Racking my brain team, Anyone have ANY idea why t...
# getting-started
r
Racking my brain team, Anyone have ANY idea why this Transformer wont update MongoDB entities I have in datahub.
Copy code
transformers:
  - type: "simple_add_dataset_tags"
    config:
      tag_urns:
        - "urn:li:tag:mongo:cicd"
driving me crazy 😞 here is full recipe
Copy code
source:
  type: "mongodb"
  config:
    # Coordinates
    connect_uri: "mongodb://..."

    # Credentials
    username: prod-read
    password: ...
    authMechanism: "SCRAM-SHA-1"

    # Options
    enableSchemaInference: True
    useRandomSampling: True
    maxSchemaSize: 300
    options:
      directConnection: true

sink:
  type: datahub-rest
  config:
    server: 'http://...'

transformers:
  - type: "simple_add_dataset_tags"
    config:
      tag_urns:
        - "urn:li:tag:mongo:cicd"
Hm it worked with
--preview
in
datahub ingest
command. Very confused. Now I am thinking about when datahub actually ingests workunits...
So it looks like the equivalent of a "flush" is performed at the end of a stream for mongo? My stream was not completing due to inability to serialize a byte sequence to a C int (overflow) in the python mongodb driver. I dont remember this transaction like behavior in bigquery ingestion. I recall datasets appearing in realtime during ingestion.
I went into mongo driver code and added error handling to the failure point. Thats why the above screenshot was possible. We should catch exceptions at the top of the exception chain in
datahub ingest
Also I wonder if this is because the entities exist already vs creating new nodes.

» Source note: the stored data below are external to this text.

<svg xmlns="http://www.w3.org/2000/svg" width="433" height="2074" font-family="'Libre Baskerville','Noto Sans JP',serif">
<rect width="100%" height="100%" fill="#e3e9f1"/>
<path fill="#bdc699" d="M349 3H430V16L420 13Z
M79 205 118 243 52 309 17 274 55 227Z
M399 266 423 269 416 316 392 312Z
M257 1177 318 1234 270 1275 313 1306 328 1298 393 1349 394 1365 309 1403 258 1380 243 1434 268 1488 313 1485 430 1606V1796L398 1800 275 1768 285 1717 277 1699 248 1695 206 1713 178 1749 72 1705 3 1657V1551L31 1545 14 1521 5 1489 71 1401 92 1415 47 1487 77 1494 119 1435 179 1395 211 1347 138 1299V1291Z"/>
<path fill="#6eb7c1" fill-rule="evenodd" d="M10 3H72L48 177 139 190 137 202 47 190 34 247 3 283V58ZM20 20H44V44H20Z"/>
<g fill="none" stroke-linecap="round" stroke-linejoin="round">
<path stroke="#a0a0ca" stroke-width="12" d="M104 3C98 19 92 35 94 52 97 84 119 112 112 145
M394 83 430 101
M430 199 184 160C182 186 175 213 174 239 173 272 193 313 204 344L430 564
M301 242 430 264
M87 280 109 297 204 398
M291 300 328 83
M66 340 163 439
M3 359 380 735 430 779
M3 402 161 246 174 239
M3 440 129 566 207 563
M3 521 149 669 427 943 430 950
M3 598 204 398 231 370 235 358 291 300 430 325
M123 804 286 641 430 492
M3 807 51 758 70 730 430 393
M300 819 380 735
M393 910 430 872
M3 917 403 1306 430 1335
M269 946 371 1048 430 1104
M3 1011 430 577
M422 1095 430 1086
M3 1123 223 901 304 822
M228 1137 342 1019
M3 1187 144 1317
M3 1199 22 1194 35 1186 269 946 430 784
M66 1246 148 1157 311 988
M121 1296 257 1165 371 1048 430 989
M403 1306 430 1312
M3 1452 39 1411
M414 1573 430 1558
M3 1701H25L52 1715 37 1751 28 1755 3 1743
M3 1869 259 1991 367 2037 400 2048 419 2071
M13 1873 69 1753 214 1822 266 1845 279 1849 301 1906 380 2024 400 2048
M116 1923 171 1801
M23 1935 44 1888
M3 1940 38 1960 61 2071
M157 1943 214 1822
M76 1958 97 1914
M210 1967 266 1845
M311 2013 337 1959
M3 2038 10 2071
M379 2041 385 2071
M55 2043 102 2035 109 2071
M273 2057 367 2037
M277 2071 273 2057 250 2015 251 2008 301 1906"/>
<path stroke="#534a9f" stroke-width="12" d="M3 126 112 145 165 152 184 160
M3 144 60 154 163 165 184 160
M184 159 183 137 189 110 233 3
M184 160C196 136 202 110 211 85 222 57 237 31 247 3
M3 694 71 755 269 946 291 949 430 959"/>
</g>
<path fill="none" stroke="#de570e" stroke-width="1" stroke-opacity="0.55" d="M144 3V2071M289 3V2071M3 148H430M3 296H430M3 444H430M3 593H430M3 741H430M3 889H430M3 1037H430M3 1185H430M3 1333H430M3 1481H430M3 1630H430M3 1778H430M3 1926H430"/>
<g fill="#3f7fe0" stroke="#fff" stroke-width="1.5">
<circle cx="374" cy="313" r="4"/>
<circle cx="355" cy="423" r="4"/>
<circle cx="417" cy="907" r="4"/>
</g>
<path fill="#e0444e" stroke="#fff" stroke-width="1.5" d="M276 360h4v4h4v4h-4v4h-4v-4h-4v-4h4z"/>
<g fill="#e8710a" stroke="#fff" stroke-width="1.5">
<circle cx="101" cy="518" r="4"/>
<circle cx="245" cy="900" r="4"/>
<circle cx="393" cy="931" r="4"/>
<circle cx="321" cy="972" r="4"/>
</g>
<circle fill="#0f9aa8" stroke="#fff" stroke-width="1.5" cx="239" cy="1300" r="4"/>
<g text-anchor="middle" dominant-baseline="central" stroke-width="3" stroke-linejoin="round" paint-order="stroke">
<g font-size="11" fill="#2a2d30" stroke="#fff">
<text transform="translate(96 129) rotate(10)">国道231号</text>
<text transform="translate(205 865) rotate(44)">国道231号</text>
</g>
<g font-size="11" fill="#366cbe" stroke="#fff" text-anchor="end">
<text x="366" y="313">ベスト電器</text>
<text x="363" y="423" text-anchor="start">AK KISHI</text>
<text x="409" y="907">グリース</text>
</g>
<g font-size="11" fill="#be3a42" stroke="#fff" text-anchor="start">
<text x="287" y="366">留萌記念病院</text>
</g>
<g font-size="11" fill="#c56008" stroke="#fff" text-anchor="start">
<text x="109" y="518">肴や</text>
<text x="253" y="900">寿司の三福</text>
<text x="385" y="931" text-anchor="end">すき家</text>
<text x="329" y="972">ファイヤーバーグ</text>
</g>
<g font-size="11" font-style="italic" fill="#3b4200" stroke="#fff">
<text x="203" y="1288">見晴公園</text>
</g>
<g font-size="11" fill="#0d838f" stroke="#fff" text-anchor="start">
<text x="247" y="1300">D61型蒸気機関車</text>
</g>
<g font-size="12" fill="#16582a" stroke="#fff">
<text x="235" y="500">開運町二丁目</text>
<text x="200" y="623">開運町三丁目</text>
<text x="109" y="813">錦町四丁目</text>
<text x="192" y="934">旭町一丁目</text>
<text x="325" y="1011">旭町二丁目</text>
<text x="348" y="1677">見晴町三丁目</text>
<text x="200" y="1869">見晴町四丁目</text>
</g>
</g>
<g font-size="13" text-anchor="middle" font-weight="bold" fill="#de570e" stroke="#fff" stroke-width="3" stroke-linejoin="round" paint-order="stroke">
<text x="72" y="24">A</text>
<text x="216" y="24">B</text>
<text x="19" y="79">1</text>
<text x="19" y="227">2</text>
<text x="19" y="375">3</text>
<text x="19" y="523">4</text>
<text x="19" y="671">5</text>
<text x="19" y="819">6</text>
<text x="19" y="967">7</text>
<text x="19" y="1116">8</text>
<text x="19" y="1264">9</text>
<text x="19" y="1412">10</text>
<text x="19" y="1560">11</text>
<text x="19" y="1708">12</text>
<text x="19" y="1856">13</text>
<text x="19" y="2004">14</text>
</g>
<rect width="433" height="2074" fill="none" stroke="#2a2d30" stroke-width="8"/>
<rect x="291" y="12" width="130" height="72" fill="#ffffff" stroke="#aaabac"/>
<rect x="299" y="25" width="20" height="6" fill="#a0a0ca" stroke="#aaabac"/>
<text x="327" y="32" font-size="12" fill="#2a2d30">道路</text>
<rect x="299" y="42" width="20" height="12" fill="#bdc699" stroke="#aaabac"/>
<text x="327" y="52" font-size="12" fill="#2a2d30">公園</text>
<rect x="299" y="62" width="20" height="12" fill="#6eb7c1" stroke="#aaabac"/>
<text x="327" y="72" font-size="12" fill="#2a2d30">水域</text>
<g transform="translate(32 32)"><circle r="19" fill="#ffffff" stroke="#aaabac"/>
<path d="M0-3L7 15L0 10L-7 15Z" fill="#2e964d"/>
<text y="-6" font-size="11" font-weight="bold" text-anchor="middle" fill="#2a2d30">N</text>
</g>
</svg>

This was a followup run so no new entities were being created but instead updated.
m
@ripe-alarm-85320 yeah as you suspected, we apply transforms only at the end of the stream now, because that is the only time where we know that there is no more data coming for this dataset.
This is not related to whether there is new data or existing data being updated.